Personne n’y a encore atterri. Pas depuis des décennies. Pas comme ça.
La NASA se tourne vers Artemis III, qui vise la mi-2027. Ils préparent le terrain maintenant. Plus précisément, une mission appelée MoonFall.
Il s’agit de quatre drones. Leur travail consiste à étudier le pôle Sud de la Lune. Ils recherchent des points d’atterrissage. Où les futurs astronautes pourraient atterrir.
JPL, en Californie du Sud, a construit la conception. Ils ont testé des prototypes avant la fenêtre de lancement prévue pour 2008 – attendez, non. 2028. Ne baissez pas la garde sur les dates.
Chaque drone descend à la surface. Il rassemble des images haute résolution. L’ensemble du processus prend un jour lunaire. Jusqu’à quatorze jours terrestres. Une fois le vol terminé, le drone meurt. Sorte de.
Sa charge utile survit. Cela fonctionne pendant la nuit lunaire. Les températures chutent jusqu’à -208 degrés Fahrenheit, suffisamment brutales pour briser des équipements faibles, mais ces charges utiles sont résistantes.
Voici les spécifications, simplement parce que quelqu’un en a besoin.
- Pèse 550 livres
- Mesure quatre pieds de haut
- S’étend sur sept pieds de diamètre
Ils portent une Dashcam lunaire. Il cartographie le terrain. Un rétroflecteur laser permet au contrôle de mission de leur envoyer un ping. L’emplacement précis est important. Ils transportent également un spectromètre à neutrons pour vérifier la présence d’eau souterraine, ainsi qu’un mesureur de rayonnement.
Firefly Aerospace, basé au Texas, a construit le taxi.
Le vaisseau spatial Elytra transporte les drones. Quarante-cinq jours de transit depuis la Terre. Une fois en orbite, il se désorbite. S’en suivent des manœuvres de freinage. Ensuite, il largue les drones à environ 31 milles au-dessus du pôle Sud.
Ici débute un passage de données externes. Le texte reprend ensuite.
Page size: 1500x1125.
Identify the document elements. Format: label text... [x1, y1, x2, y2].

Firefly sait comment faire cela.
Leur atterrisseur Blue Ghost a atterri en mars 2026 ? Le texte dit mars 2025, donc je m’en tiens à 2025, premier atterrisseur commercial à la surface. Elle a livré dix instruments de la NASA. Nous avons collecté des données sur ce qu’il y a sous la croûte. J’ai photographié une éclipse solaire. De belles images.
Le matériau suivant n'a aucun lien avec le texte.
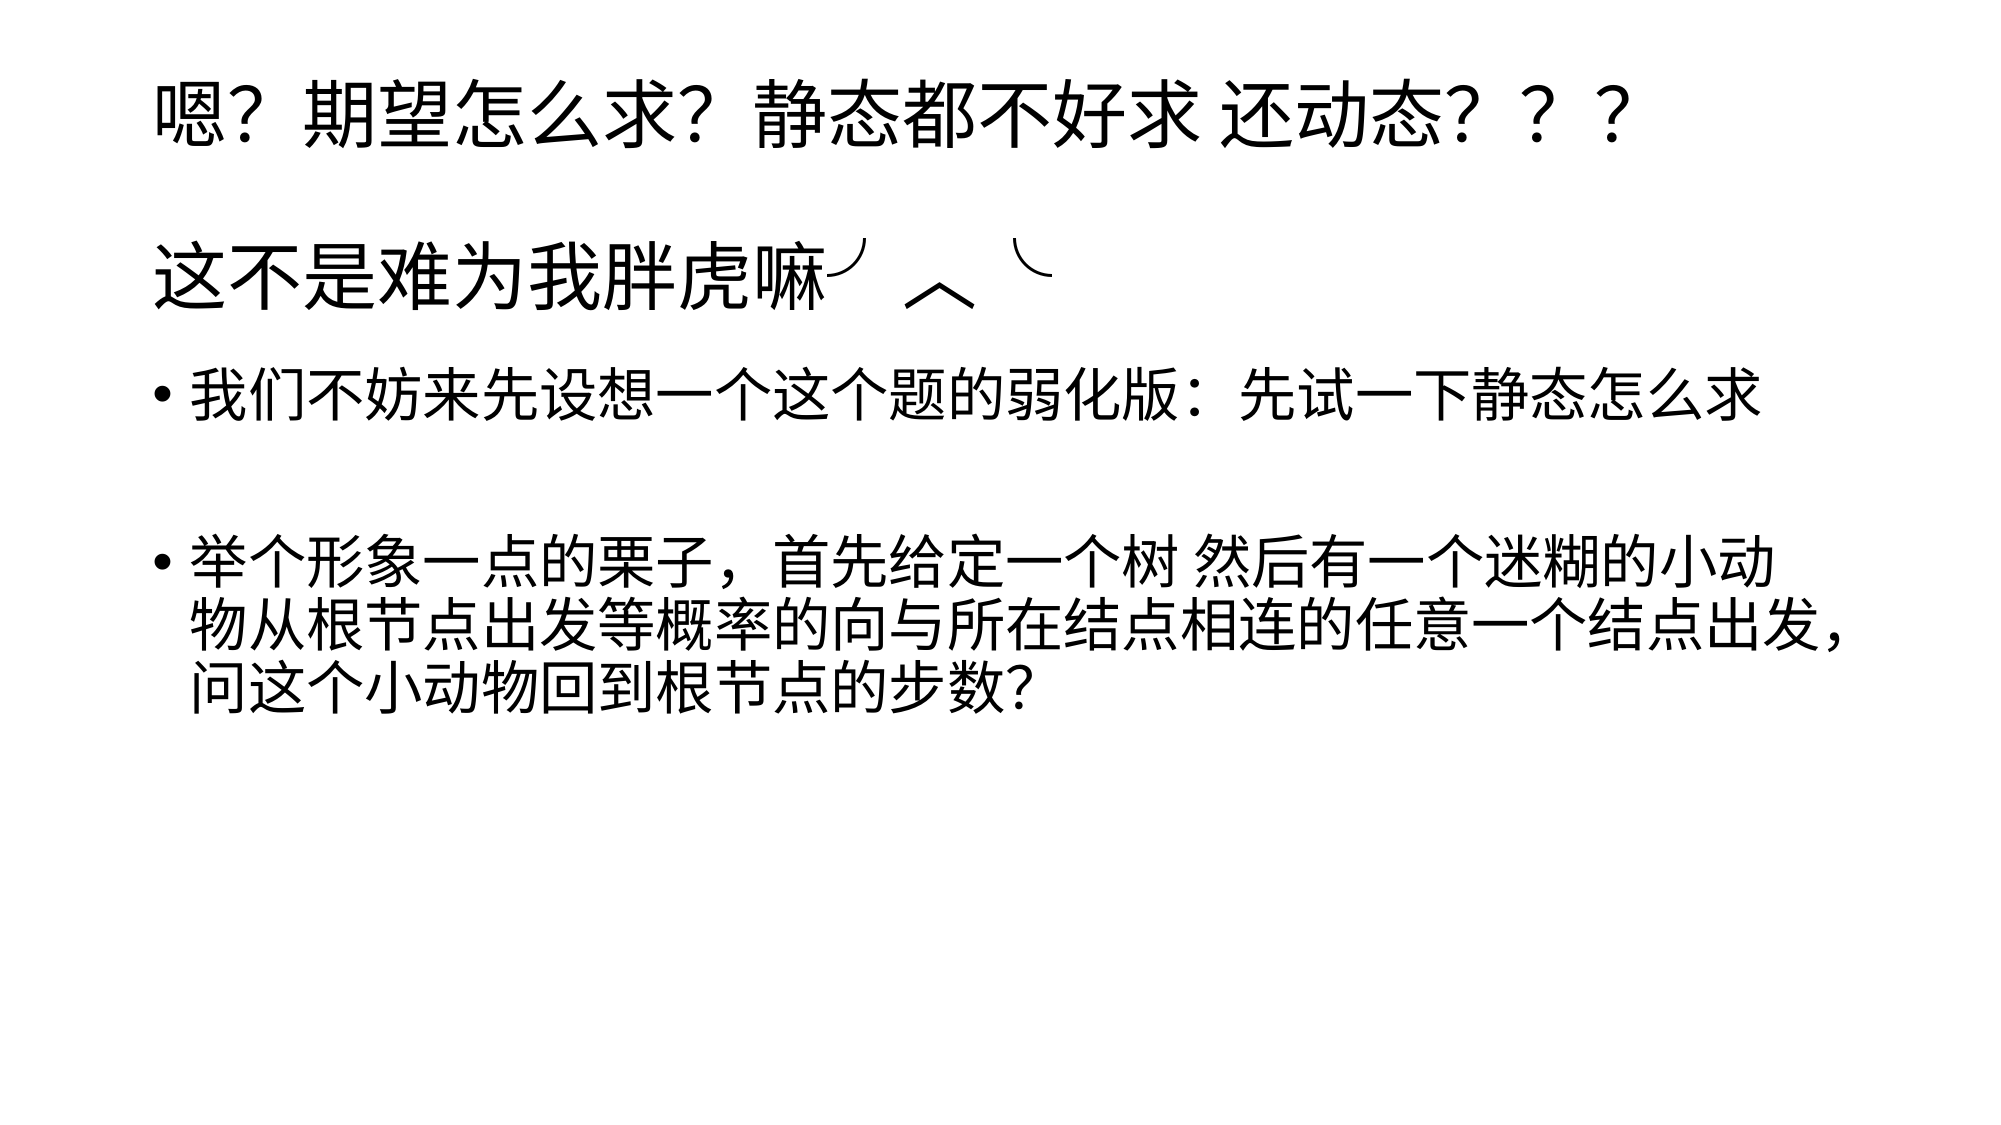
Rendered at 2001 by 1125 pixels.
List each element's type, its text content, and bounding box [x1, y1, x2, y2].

title 嗯？期望怎么求？静态都不好求 还动态？？？ 这不是难为我胖虎嘛╯︿╰ [137, 59, 1886, 338]
list 我们不妨来先设想一个这个题的弱化版：先试一下静态怎么求 举个形象一点的栗子，首先给定一个树 然后有一个迷糊的小动物从根节点出发等概率的向与所在结点相连的任意一个结点出发，问这个小动物回到根节点的步数？ [137, 358, 1838, 928]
Mais tout le monde n’est pas d’accord.
Certains scientifiques craignent que l’extraction des ressources tue la recherche. Les nations autochtones considèrent la Lune comme sacrée. La profanation est le mot.
Pendant ce temps, la machine politique tourne.
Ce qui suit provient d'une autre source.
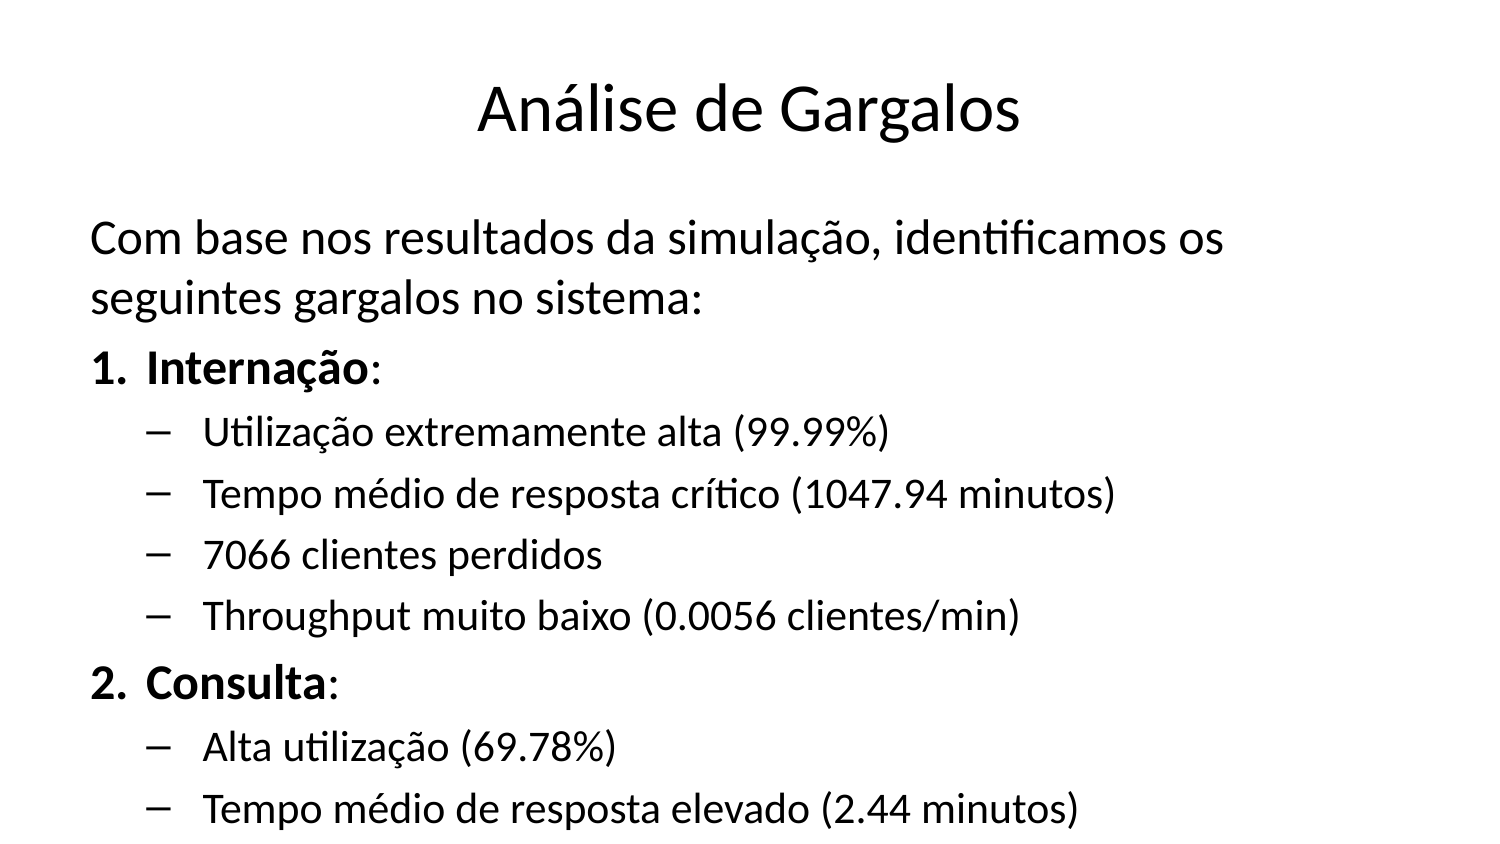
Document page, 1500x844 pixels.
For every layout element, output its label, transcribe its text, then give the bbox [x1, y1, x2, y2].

title Análise de Gargalos [75, 33, 1425, 175]
list Com base nos resultados da simulação, identificamos os seguintes gargalos no sistema: Internação: Utilização extremamente alta (99.99%) Tempo médio de resposta crítico (1047.94 minutos) 7066 clientes perdidos Throughput muito baixo (0.0056 clientes/min) Consulta: Alta utilização (69.78%) Tempo médio de resposta elevado (2.44 minutos) População média alta (1.57 pacientes) Emergência: Utilização moderada (30.53%) Tempo de resposta aceitável (0.14 minutos) População média moderada (0.92 pacientes) Triagem e Alta: Utilização baixa (27.48% e 25.61%) Tempos de resposta adequados Sem perda de clientes [75, 196, 1425, 754]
La Nasa et soixante-six pays ont signé les accords Artemis, qui énonce des principes et non un traité contraignant. Il offre un cadre juridique. Un fragile. Le groupe dirigé par les États-Unis se lance dans une course contre la Chine. Ils veulent les mêmes biens immobiliers au pôle Sud.
Qui peut prendre les ressources ? Qui protège l’espace sacré ?
Nous verrons quand les drones atterriront.